Pull every line holding the word "Xbox" from the data below and copy it.

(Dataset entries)
***

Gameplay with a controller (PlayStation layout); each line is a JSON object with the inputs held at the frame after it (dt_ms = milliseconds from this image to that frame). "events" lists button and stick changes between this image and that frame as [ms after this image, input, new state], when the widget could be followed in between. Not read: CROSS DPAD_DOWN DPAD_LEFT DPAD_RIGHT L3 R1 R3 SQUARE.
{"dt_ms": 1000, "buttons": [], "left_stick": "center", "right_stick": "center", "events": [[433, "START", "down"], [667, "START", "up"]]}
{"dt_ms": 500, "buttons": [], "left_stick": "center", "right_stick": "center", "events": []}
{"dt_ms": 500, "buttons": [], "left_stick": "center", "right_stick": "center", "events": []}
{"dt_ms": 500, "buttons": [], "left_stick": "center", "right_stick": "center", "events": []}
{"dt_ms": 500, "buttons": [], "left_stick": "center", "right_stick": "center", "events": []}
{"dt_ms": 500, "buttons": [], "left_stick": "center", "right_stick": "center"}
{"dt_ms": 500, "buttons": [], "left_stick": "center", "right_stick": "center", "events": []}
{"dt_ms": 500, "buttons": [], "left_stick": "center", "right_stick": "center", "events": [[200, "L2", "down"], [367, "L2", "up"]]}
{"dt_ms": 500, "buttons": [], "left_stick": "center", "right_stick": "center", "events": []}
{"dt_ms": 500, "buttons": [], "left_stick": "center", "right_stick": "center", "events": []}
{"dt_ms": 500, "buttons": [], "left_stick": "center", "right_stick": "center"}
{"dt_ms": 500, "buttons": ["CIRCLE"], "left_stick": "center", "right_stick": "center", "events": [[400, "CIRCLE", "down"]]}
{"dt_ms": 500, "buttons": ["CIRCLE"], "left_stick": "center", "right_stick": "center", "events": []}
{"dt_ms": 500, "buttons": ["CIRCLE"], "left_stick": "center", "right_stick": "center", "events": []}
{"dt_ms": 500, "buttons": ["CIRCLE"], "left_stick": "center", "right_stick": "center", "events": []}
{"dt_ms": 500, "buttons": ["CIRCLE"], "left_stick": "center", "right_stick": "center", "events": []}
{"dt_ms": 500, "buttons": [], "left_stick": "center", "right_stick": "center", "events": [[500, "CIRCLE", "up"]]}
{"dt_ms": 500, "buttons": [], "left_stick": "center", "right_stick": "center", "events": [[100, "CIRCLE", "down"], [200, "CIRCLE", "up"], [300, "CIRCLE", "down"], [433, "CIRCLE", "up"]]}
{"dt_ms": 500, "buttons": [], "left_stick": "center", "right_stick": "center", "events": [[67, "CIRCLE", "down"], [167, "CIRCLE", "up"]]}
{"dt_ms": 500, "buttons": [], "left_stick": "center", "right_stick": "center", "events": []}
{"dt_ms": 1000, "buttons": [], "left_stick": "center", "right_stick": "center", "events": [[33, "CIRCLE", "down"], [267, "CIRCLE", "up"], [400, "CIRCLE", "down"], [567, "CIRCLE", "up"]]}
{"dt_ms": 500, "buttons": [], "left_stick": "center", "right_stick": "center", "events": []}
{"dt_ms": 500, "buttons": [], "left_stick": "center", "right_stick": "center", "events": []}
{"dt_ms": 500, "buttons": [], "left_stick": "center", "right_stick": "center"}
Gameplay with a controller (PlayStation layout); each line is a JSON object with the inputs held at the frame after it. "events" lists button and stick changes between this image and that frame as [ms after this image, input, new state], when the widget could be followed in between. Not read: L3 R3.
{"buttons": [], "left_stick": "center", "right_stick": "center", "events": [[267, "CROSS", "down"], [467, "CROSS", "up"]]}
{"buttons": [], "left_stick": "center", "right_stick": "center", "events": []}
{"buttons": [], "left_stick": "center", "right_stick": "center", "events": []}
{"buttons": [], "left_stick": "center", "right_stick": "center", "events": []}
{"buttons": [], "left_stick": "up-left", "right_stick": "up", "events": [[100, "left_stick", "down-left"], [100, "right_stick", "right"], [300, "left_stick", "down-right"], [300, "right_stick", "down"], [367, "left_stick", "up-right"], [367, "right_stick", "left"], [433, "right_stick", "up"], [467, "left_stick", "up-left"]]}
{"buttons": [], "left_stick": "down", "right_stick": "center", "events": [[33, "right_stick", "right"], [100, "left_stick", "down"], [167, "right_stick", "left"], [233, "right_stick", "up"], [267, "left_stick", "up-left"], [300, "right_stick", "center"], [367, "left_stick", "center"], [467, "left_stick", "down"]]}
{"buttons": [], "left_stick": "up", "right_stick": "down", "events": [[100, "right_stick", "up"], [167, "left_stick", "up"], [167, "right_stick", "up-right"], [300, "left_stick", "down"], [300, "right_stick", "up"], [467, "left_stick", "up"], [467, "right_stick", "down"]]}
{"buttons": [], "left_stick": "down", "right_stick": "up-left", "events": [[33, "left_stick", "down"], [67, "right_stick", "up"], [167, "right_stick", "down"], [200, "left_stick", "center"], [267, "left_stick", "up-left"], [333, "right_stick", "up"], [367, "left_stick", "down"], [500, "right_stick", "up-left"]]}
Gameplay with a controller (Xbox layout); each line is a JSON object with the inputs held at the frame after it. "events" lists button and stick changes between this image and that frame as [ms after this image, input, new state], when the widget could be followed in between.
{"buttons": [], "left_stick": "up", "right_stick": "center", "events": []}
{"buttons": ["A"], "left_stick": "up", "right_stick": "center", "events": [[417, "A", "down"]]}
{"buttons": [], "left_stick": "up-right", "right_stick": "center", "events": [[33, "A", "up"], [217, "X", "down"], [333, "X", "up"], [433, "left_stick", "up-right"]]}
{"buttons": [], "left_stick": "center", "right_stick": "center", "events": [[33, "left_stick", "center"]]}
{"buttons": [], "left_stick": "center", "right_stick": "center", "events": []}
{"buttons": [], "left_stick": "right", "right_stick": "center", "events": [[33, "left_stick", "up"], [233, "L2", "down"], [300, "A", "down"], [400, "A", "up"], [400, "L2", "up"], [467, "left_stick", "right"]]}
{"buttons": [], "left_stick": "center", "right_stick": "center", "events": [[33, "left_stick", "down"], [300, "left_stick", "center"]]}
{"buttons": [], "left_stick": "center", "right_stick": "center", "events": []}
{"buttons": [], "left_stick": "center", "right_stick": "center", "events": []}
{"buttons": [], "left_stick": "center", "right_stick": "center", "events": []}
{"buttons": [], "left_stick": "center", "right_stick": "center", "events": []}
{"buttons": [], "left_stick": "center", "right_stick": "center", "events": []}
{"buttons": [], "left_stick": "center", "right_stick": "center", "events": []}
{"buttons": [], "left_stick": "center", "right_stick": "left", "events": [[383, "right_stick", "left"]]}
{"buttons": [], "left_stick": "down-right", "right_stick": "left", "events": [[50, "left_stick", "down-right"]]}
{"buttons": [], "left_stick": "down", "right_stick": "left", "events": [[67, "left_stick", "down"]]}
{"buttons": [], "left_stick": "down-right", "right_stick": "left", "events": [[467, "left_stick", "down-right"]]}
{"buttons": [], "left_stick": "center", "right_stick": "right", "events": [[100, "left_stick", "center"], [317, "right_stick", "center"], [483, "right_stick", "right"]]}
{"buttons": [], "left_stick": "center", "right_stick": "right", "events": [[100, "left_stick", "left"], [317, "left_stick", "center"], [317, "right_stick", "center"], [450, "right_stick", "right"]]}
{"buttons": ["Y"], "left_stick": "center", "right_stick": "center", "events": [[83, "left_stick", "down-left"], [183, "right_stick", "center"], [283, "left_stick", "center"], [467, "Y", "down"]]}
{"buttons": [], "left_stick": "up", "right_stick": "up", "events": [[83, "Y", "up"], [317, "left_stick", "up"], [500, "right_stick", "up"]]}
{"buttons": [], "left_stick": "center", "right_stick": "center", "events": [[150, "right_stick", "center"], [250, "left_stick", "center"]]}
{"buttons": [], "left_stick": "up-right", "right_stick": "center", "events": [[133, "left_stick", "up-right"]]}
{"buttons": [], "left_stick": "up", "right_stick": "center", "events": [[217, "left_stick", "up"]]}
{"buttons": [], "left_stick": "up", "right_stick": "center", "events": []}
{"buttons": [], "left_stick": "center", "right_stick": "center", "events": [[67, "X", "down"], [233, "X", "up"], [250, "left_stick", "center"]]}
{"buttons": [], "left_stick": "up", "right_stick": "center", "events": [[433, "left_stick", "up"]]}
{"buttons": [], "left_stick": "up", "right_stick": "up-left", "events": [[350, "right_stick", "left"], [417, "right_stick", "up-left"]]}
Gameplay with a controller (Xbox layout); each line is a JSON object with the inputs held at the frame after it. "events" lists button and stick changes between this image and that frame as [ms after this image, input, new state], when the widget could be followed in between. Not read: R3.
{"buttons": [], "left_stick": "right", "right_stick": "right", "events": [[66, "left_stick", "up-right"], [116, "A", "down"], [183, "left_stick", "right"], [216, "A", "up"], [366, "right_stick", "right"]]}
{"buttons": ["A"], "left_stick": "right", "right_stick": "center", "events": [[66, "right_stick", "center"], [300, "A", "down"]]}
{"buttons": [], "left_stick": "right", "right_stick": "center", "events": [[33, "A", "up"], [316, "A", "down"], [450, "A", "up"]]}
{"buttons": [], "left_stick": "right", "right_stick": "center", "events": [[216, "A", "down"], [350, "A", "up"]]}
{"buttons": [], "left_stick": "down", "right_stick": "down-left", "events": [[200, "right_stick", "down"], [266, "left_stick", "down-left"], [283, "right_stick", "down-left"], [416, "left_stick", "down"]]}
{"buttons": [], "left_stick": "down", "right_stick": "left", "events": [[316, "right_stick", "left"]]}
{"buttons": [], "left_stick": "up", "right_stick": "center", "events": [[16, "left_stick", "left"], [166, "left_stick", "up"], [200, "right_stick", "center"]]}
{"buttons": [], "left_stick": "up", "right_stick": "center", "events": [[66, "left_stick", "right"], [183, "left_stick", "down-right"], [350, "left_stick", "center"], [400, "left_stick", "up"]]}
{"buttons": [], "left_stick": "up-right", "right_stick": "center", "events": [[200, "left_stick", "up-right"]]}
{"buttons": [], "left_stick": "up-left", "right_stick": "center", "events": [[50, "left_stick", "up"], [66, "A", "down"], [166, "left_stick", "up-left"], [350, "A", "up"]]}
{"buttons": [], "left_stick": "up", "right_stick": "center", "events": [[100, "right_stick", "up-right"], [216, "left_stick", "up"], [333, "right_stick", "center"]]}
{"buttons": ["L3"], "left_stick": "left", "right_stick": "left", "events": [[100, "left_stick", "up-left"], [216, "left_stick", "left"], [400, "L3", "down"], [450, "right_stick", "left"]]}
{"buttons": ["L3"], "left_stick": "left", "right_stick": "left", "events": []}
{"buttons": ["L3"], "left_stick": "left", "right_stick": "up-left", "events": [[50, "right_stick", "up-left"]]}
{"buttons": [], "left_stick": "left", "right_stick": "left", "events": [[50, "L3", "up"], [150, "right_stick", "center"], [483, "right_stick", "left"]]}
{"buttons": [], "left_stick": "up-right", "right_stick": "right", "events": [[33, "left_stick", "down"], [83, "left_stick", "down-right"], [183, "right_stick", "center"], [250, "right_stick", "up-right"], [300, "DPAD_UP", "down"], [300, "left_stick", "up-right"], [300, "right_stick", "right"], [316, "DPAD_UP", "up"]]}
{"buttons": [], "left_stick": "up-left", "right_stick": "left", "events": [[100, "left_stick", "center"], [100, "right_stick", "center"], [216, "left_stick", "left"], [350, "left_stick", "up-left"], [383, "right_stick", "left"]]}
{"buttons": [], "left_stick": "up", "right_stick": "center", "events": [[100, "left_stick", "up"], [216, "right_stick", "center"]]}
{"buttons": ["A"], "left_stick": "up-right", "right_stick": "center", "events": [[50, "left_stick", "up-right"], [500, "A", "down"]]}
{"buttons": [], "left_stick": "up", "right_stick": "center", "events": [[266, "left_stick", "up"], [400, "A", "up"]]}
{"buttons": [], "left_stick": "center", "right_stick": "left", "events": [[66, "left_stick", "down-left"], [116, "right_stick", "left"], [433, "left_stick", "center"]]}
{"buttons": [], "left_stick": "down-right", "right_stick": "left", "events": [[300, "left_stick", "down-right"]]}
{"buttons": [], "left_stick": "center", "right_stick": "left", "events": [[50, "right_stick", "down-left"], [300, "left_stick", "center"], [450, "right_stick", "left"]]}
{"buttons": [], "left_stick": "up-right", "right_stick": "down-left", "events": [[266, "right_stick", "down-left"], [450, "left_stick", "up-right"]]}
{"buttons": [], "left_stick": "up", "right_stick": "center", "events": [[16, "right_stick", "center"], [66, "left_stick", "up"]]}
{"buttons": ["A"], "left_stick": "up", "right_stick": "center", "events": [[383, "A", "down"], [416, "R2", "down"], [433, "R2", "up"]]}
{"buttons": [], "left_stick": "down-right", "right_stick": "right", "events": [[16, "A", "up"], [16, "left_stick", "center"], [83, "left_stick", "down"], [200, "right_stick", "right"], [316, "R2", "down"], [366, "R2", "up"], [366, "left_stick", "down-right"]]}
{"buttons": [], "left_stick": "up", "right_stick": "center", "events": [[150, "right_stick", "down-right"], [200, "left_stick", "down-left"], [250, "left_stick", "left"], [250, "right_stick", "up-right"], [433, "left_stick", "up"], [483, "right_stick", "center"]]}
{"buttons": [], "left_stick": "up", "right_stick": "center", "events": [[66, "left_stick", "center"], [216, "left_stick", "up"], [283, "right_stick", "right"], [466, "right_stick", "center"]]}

***

▶ **Response box**:
Gameplay with a controller (Xbox layout); each line is a JSON object with the inputs held at the frame after it. "events" lists button and stick changes between this image and that frame as [ms after this image, input, new state], when the widget could be followed in between.
Gameplay with a controller (Xbox layout); each line is a JSON object with the inputs held at the frame after it. "events" lists button and stick changes between this image and that frame as [ms after this image, input, new state], when the widget could be followed in between. Not read: R3.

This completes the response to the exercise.